Tim Hortons tracked when customers went to Starbucks…and more. Lessons for US Privacy Law — bobsullivan.net

How much sugar do you want with this coffee? And how much monitoring? If you “cheated” on your favorite coffee with another, would you mind an app talking to you?

Earlier this month, The Privacy Commissioner of Canada has found that the Tim Hortons chain broke the law by monitoring app users, who were “tracked and logged every few minutes of every day, even when their app was not open”. Sounds bad enough, but the story behind the investigation reveals that a far scarier surveillance capitalism was unfolding. Two years ago, Financial Post reporter James McLeod used Canadian law to compel every bit of information Tim Hortons had collected about him and twisted it into a dramatic narrative.

“I had no idea the extent of the tracking data until I saw it. There were readings taken at all times of the day and night, and (the app) was monitoring me every time. that the app thought I was visiting one of its competitors,” he wrote.

The app, McLeod found, “identified where he lived and worked…and noted when he thought he had walked into a Starbucks, Second Cup, McDonald’s, Pizza Pizza, A&W, KFC or Subway,” according to the Canadian investigation. . He also knew when he went to a Toronto Blue Jays baseball game, when he went to Manitoba for a wedding, even when he arrived at Schiphol Airport in Amsterdam.

The full survey is worth reading; the same goes for the original report of 2020.

As the conversation around a federal privacy law in the United States appears to be suddenly reignited, much to the delight of many who thought efforts to pass legislation during this trying political season were doomed to failure, there are still many unanswered questions. Do tech industry insiders have too much to say about proposed language in US data protection and privacy law? Will consumers really gain new protections, or will the law entrench existing (bad) behaviors? And how many exceptions will be made for law enforcement, for employers, even for data brokers? Shoshana Wodinsky at Gizmodo offers here a balanced and skeptical analysis of the bill in its current form. And one the summary of its provisions is here (PDF).

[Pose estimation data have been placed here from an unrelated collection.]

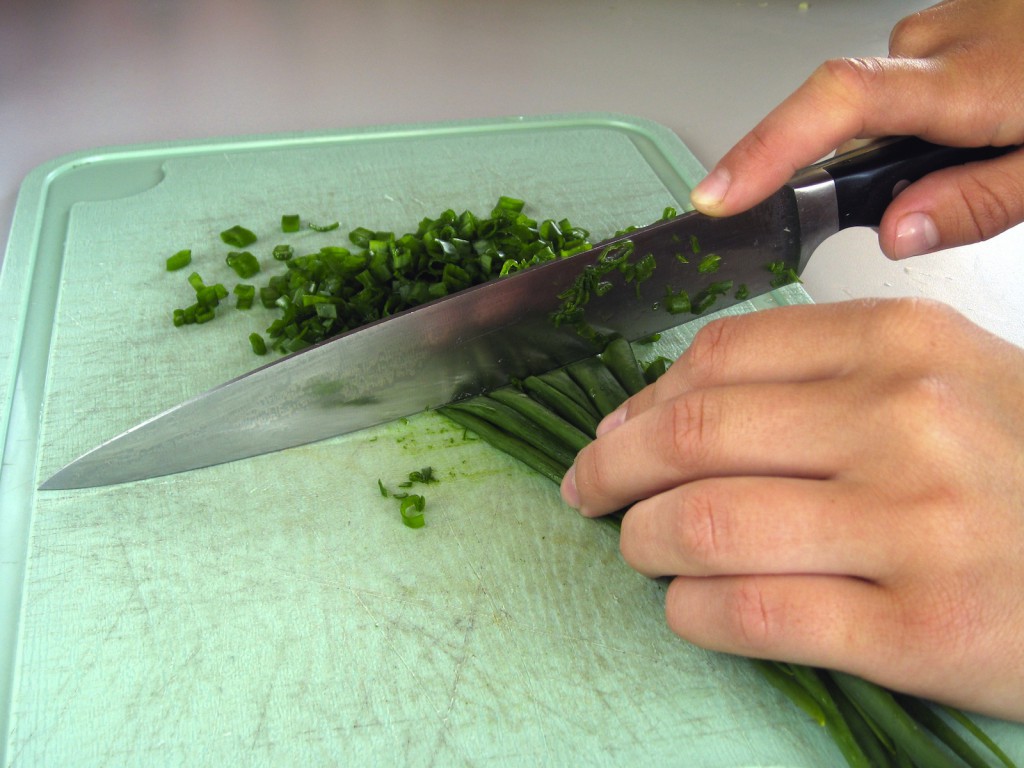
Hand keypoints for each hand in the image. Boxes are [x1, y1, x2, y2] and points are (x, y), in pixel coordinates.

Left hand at [561, 299, 1023, 721]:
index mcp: (904, 344)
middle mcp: (906, 422)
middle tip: (589, 492)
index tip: (614, 430)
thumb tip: (668, 406)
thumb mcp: (942, 379)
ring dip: (644, 541)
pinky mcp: (920, 631)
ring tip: (643, 549)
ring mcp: (914, 527)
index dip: (642, 400)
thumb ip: (817, 377)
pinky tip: (690, 607)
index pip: (720, 358)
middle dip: (611, 469)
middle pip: (692, 435)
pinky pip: (749, 611)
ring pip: (704, 524)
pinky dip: (691, 611)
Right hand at [690, 0, 1023, 259]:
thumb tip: (895, 233)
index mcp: (974, 80)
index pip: (838, 105)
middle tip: (936, 197)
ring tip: (993, 151)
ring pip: (885, 105)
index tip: (718, 195)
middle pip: (848, 114)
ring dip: (914, 144)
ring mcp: (946, 26)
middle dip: (871, 170)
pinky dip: (928, 118)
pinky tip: (988, 121)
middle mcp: (943, 42)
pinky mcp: (952, 25)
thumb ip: (977, 202)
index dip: (765, 149)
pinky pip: (909, 81)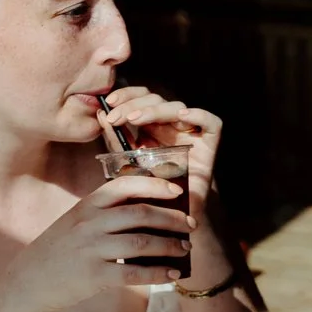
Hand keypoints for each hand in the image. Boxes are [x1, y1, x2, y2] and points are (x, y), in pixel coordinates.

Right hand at [0, 175, 190, 311]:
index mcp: (86, 206)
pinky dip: (159, 272)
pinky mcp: (94, 275)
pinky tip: (173, 274)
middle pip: (141, 213)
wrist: (26, 283)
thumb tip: (147, 216)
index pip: (125, 185)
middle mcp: (90, 223)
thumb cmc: (56, 253)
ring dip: (170, 245)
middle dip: (172, 218)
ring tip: (184, 249)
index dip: (154, 185)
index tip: (176, 192)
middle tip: (190, 224)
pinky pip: (135, 272)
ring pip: (142, 242)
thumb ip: (103, 216)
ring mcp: (91, 249)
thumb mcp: (74, 224)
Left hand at [105, 86, 221, 218]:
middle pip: (156, 99)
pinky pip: (211, 122)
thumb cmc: (151, 189)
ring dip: (154, 110)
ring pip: (177, 107)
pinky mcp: (210, 142)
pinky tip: (182, 116)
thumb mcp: (129, 161)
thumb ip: (116, 139)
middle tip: (117, 117)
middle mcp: (172, 125)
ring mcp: (192, 132)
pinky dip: (198, 115)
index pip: (142, 98)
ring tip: (135, 120)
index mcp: (154, 126)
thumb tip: (101, 114)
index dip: (127, 95)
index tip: (109, 103)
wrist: (175, 216)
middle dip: (134, 104)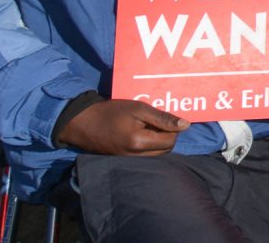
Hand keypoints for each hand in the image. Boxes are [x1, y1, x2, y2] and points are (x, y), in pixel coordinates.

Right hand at [58, 98, 187, 154]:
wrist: (82, 122)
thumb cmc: (111, 112)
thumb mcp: (139, 109)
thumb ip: (163, 118)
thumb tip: (186, 125)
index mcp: (138, 143)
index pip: (170, 140)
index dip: (172, 128)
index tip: (161, 117)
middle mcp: (134, 156)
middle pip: (165, 150)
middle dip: (166, 136)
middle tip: (154, 121)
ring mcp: (128, 161)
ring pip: (156, 155)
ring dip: (158, 142)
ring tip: (146, 127)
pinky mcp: (123, 161)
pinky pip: (145, 157)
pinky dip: (148, 147)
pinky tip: (140, 134)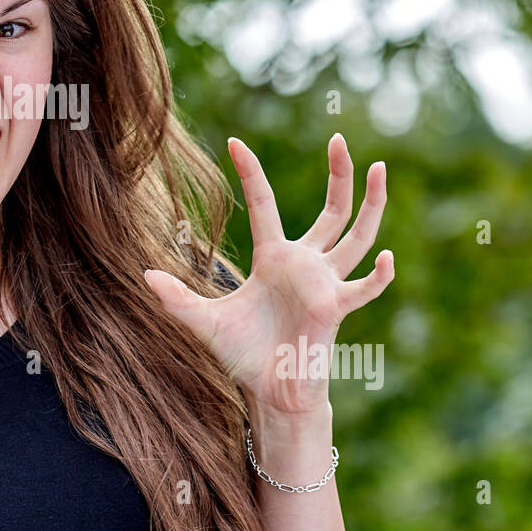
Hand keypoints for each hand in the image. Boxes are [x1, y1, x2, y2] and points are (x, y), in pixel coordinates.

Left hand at [144, 133, 393, 415]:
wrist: (270, 391)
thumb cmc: (243, 355)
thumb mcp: (203, 321)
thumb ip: (177, 298)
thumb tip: (145, 275)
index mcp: (274, 258)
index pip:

But I think the timing of the Tim Hortons investigation is helpful, because as wacky as the story is, it also highlights a few things that worked well. McLeod only had a hunch that something was wrong because Google added a new privacy feature to its smartphone – the option to limit sharing location information with apps only when they’re open. The Tim Hortons app requested more access than that, leading McLeod to file a so-called PIPEDA request. Under Canada’s Personal Information Protection and Electronic Documents Act (PIPEDA), users can ask companies to disclose any data that has been collected about them. When McLeod received his response, he had his story, and the Privacy Commissioner of Canada investigated.

Under the California State Privacy Act, consumers can now file what are known as Data Subject Subject Access Requests (DSARs) and get reports similar to the one that McLeod got from Tim Hortons. This right of disclosure should be an essential tool for all Americans, made as simple as possible and widely advertised as a feature. In its current form, US privacy and data protection law requires such disclosure and, importantly, that it be made available “in a human-readable and downloadable format that individuals can understand without expertise.” . Of course, most consumers won’t take advantage of this opportunity, but a few will. And who knows what stories might be uncovered as a result.